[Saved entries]
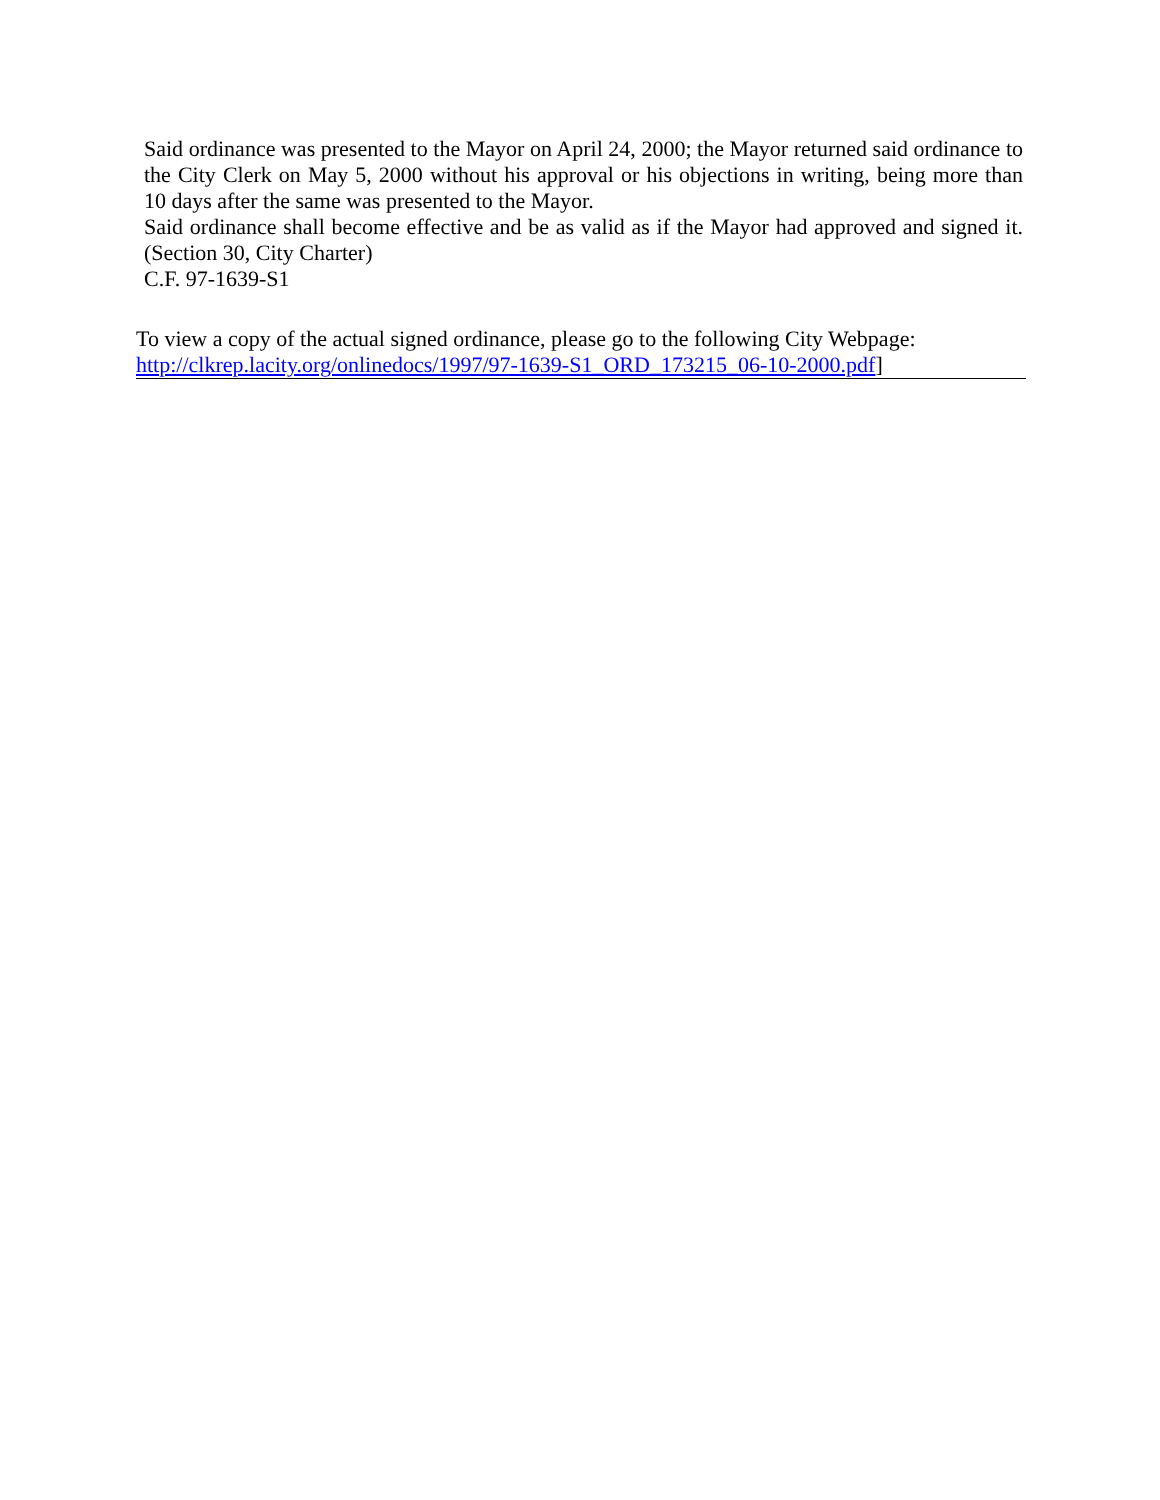Said ordinance was presented to the Mayor on April 24, 2000; the Mayor returned said ordinance to the City Clerk on May 5, 2000 without his approval or his objections in writing, being more than 10 days after the same was presented to the Mayor.
Said ordinance shall become effective and be as valid as if the Mayor had approved and signed it. (Section 30, City Charter)
C.F. 97-1639-S1
To view a copy of the actual signed ordinance, please go to the following City Webpage:
http://clkrep.lacity.org/onlinedocs/1997/97-1639-S1_ORD_173215_06-10-2000.pdf]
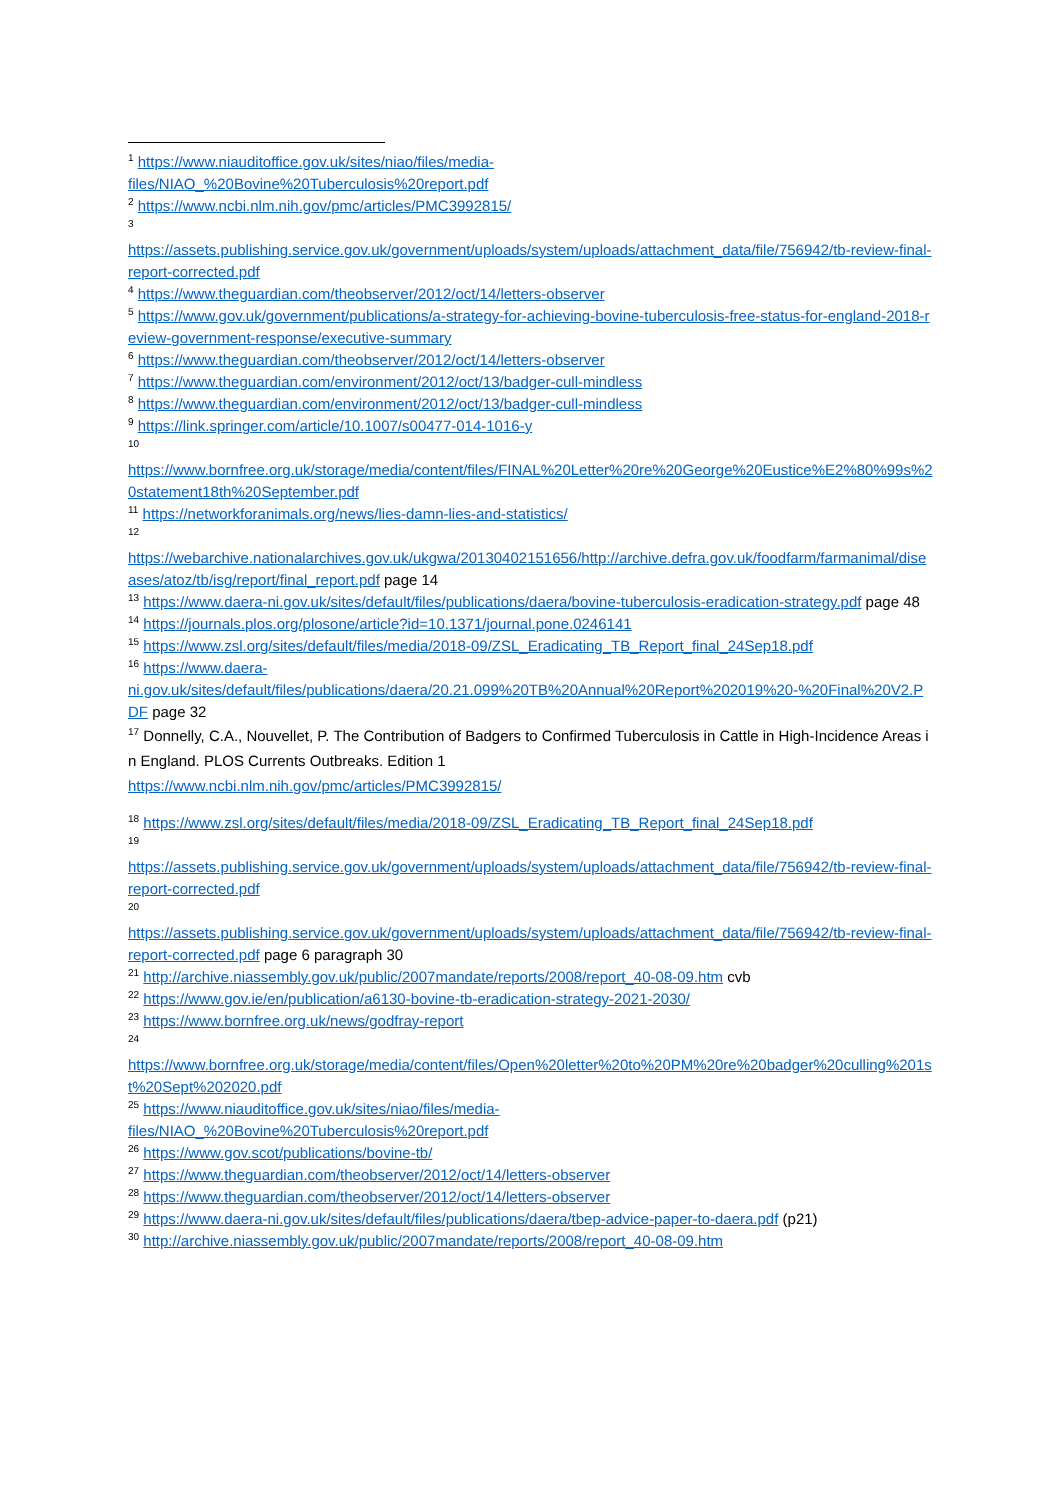<sup>1</sup> https://www.niauditoffice.gov.uk/sites/niao/files/media-
files/NIAO_%20Bovine%20Tuberculosis%20report.pdf
<sup>2</sup> https://www.ncbi.nlm.nih.gov/pmc/articles/PMC3992815/
<sup>3</sup>
https://assets.publishing.service.gov.uk/government/uploads/system/uploads/attachment_data/file/756942/tb-review-final-report-corrected.pdf
<sup>4</sup> https://www.theguardian.com/theobserver/2012/oct/14/letters-observer
<sup>5</sup> https://www.gov.uk/government/publications/a-strategy-for-achieving-bovine-tuberculosis-free-status-for-england-2018-review-government-response/executive-summary
<sup>6</sup> https://www.theguardian.com/theobserver/2012/oct/14/letters-observer
<sup>7</sup> https://www.theguardian.com/environment/2012/oct/13/badger-cull-mindless
<sup>8</sup> https://www.theguardian.com/environment/2012/oct/13/badger-cull-mindless
<sup>9</sup> https://link.springer.com/article/10.1007/s00477-014-1016-y
<sup>10</sup>
https://www.bornfree.org.uk/storage/media/content/files/FINAL%20Letter%20re%20George%20Eustice%E2%80%99s%20statement18th%20September.pdf
<sup>11</sup> https://networkforanimals.org/news/lies-damn-lies-and-statistics/
<sup>12</sup>
https://webarchive.nationalarchives.gov.uk/ukgwa/20130402151656/http://archive.defra.gov.uk/foodfarm/farmanimal/diseases/atoz/tb/isg/report/final_report.pdf page 14
<sup>13</sup> https://www.daera-ni.gov.uk/sites/default/files/publications/daera/bovine-tuberculosis-eradication-strategy.pdf page 48
<sup>14</sup> https://journals.plos.org/plosone/article?id=10.1371/journal.pone.0246141
<sup>15</sup> https://www.zsl.org/sites/default/files/media/2018-09/ZSL_Eradicating_TB_Report_final_24Sep18.pdf
<sup>16</sup> https://www.daera-
ni.gov.uk/sites/default/files/publications/daera/20.21.099%20TB%20Annual%20Report%202019%20-%20Final%20V2.PDF page 32
<sup>17</sup> Donnelly, C.A., Nouvellet, P. The Contribution of Badgers to Confirmed Tuberculosis in Cattle in High-Incidence Areas in England. PLOS Currents Outbreaks. Edition 1
https://www.ncbi.nlm.nih.gov/pmc/articles/PMC3992815/
<sup>18</sup> https://www.zsl.org/sites/default/files/media/2018-09/ZSL_Eradicating_TB_Report_final_24Sep18.pdf
<sup>19</sup>
https://assets.publishing.service.gov.uk/government/uploads/system/uploads/attachment_data/file/756942/tb-review-final-report-corrected.pdf
<sup>20</sup>
https://assets.publishing.service.gov.uk/government/uploads/system/uploads/attachment_data/file/756942/tb-review-final-report-corrected.pdf page 6 paragraph 30
<sup>21</sup> http://archive.niassembly.gov.uk/public/2007mandate/reports/2008/report_40-08-09.htm cvb
<sup>22</sup> https://www.gov.ie/en/publication/a6130-bovine-tb-eradication-strategy-2021-2030/
<sup>23</sup> https://www.bornfree.org.uk/news/godfray-report
<sup>24</sup>
https://www.bornfree.org.uk/storage/media/content/files/Open%20letter%20to%20PM%20re%20badger%20culling%201st%20Sept%202020.pdf
<sup>25</sup> https://www.niauditoffice.gov.uk/sites/niao/files/media-
files/NIAO_%20Bovine%20Tuberculosis%20report.pdf
<sup>26</sup> https://www.gov.scot/publications/bovine-tb/
<sup>27</sup> https://www.theguardian.com/theobserver/2012/oct/14/letters-observer
<sup>28</sup> https://www.theguardian.com/theobserver/2012/oct/14/letters-observer
<sup>29</sup> https://www.daera-ni.gov.uk/sites/default/files/publications/daera/tbep-advice-paper-to-daera.pdf (p21)
<sup>30</sup> http://archive.niassembly.gov.uk/public/2007mandate/reports/2008/report_40-08-09.htm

*WHAT YOU NEED TO DO*. Would you copy each line above exactly as given, dropping any images?

*COMPLETED EXERCISE*.
Said ordinance was presented to the Mayor on April 24, 2000; the Mayor returned said ordinance to the City Clerk on May 5, 2000 without his approval or his objections in writing, being more than 10 days after the same was presented to the Mayor.
Said ordinance shall become effective and be as valid as if the Mayor had approved and signed it. (Section 30, City Charter)
C.F. 97-1639-S1
To view a copy of the actual signed ordinance, please go to the following City Webpage:
http://clkrep.lacity.org/onlinedocs/1997/97-1639-S1_ORD_173215_06-10-2000.pdf]
<sup>1</sup> https://www.niauditoffice.gov.uk/sites/niao/files/media-
files/NIAO_%20Bovine%20Tuberculosis%20report.pdf
<sup>2</sup> https://www.ncbi.nlm.nih.gov/pmc/articles/PMC3992815/
<sup>3</sup>
https://assets.publishing.service.gov.uk/government/uploads/system/uploads/attachment_data/file/756942/tb-review-final-report-corrected.pdf
<sup>4</sup> https://www.theguardian.com/theobserver/2012/oct/14/letters-observer
<sup>5</sup> https://www.gov.uk/government/publications/a-strategy-for-achieving-bovine-tuberculosis-free-status-for-england-2018-review-government-response/executive-summary
<sup>6</sup> https://www.theguardian.com/theobserver/2012/oct/14/letters-observer
<sup>7</sup> https://www.theguardian.com/environment/2012/oct/13/badger-cull-mindless
<sup>8</sup> https://www.theguardian.com/environment/2012/oct/13/badger-cull-mindless
<sup>9</sup> https://link.springer.com/article/10.1007/s00477-014-1016-y
<sup>10</sup>
https://www.bornfree.org.uk/storage/media/content/files/FINAL%20Letter%20re%20George%20Eustice%E2%80%99s%20statement18th%20September.pdf
<sup>11</sup> https://networkforanimals.org/news/lies-damn-lies-and-statistics/
<sup>12</sup>
https://webarchive.nationalarchives.gov.uk/ukgwa/20130402151656/http://archive.defra.gov.uk/foodfarm/farmanimal/diseases/atoz/tb/isg/report/final_report.pdf page 14
<sup>13</sup> https://www.daera-ni.gov.uk/sites/default/files/publications/daera/bovine-tuberculosis-eradication-strategy.pdf page 48
<sup>14</sup> https://journals.plos.org/plosone/article?id=10.1371/journal.pone.0246141
<sup>15</sup> https://www.zsl.org/sites/default/files/media/2018-09/ZSL_Eradicating_TB_Report_final_24Sep18.pdf
<sup>16</sup> https://www.daera-
ni.gov.uk/sites/default/files/publications/daera/20.21.099%20TB%20Annual%20Report%202019%20-%20Final%20V2.PDF page 32
<sup>17</sup> Donnelly, C.A., Nouvellet, P. The Contribution of Badgers to Confirmed Tuberculosis in Cattle in High-Incidence Areas in England. PLOS Currents Outbreaks. Edition 1
https://www.ncbi.nlm.nih.gov/pmc/articles/PMC3992815/
<sup>18</sup> https://www.zsl.org/sites/default/files/media/2018-09/ZSL_Eradicating_TB_Report_final_24Sep18.pdf
<sup>19</sup>
https://assets.publishing.service.gov.uk/government/uploads/system/uploads/attachment_data/file/756942/tb-review-final-report-corrected.pdf
<sup>20</sup>
https://assets.publishing.service.gov.uk/government/uploads/system/uploads/attachment_data/file/756942/tb-review-final-report-corrected.pdf page 6 paragraph 30
<sup>21</sup> http://archive.niassembly.gov.uk/public/2007mandate/reports/2008/report_40-08-09.htm cvb
<sup>22</sup> https://www.gov.ie/en/publication/a6130-bovine-tb-eradication-strategy-2021-2030/
<sup>23</sup> https://www.bornfree.org.uk/news/godfray-report
<sup>24</sup>
https://www.bornfree.org.uk/storage/media/content/files/Open%20letter%20to%20PM%20re%20badger%20culling%201st%20Sept%202020.pdf
<sup>25</sup> https://www.niauditoffice.gov.uk/sites/niao/files/media-
files/NIAO_%20Bovine%20Tuberculosis%20report.pdf
<sup>26</sup> https://www.gov.scot/publications/bovine-tb/
<sup>27</sup> https://www.theguardian.com/theobserver/2012/oct/14/letters-observer
<sup>28</sup> https://www.theguardian.com/theobserver/2012/oct/14/letters-observer
<sup>29</sup> https://www.daera-ni.gov.uk/sites/default/files/publications/daera/tbep-advice-paper-to-daera.pdf (p21)
<sup>30</sup> http://archive.niassembly.gov.uk/public/2007mandate/reports/2008/report_40-08-09.htm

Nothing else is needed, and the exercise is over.